ゲーム内における、ライフ、お金などの資源です。見方次第では、計算時間などもリソースと言えます。

 

アドバンテージ

対戦相手と比較して、あるリソースで有利な状態を指します。リソースAではアドバンテージがあるけどリソースBではディスアドバンテージ(不利)がある、というケースもあります。

 

ステージ

ゲームによりますが、いくつかの段階(ステージ)に分けることが出来ます。これはゲーム側でステージが明確に分かれているというわけではなく、そういう考え方が出来るということです。ゲーム中に「そろそろ終盤だな」と思ったりしないでしょうか。そんな感じのやつです。

 

基本的な考え方

ゲームの進行とは、アドバンテージの取捨選択、あるいは対戦相手とのアドバンテージの交換です。ゲームには複数のリソースがあり、通常は何か1つのリソースだけを伸ばせば勝てるようには出来ていません。*1 何かを取るために何かを諦める選択の連続です。

では、何のアドバンテージをどれくらい得るように動くべきなのか?それこそがゲームAIの性能や個性を決める重要なポイントです。*2 ゲーム全体の構造を元に、ステージ毎の戦略を考えてみましょう。

 

ステージ毎の戦略

例として、少し複雑ではありますが、Age of Empiresシヴィライゼーション、League of Legendsのような戦略ゲームを考えてみましょう。*3

序盤戦は、リソースを稼ぐステージです。自軍をパワーアップさせ、索敵を行い、自陣を広く堅牢にし、より有利な状態で相手と接敵できるようにします。ユニットや建築物というリソースの獲得、情報というリソースの獲得ですね。
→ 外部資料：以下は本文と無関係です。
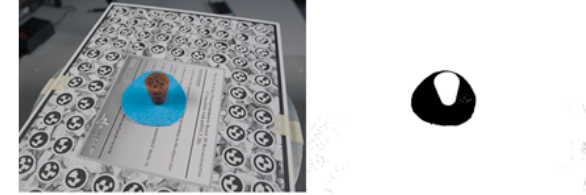
Figure 6. Masking steps of object images for successful alignment from different sides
これらのリソースが敵軍を上回れば、そのままアドバンテージになります。

中盤戦は、互いのリソースを削り合い、より多くのアドバンテージを生むステージです。有利なユニットをぶつけて、自分の槍兵5体と相手の騎兵10体を相打ちさせたりします。*4 この例では互いにリソースは消費しますが、相手の方が多くのリソースを失うため、アドバンテージを得ることになります。また、上手く情報アドバンテージを活かせば、無防備な敵拠点を被害なしで殲滅することも出来るでしょう。戦略ゲームが好きな人間からすると、この辺りが一番楽しいのではないでしょうか。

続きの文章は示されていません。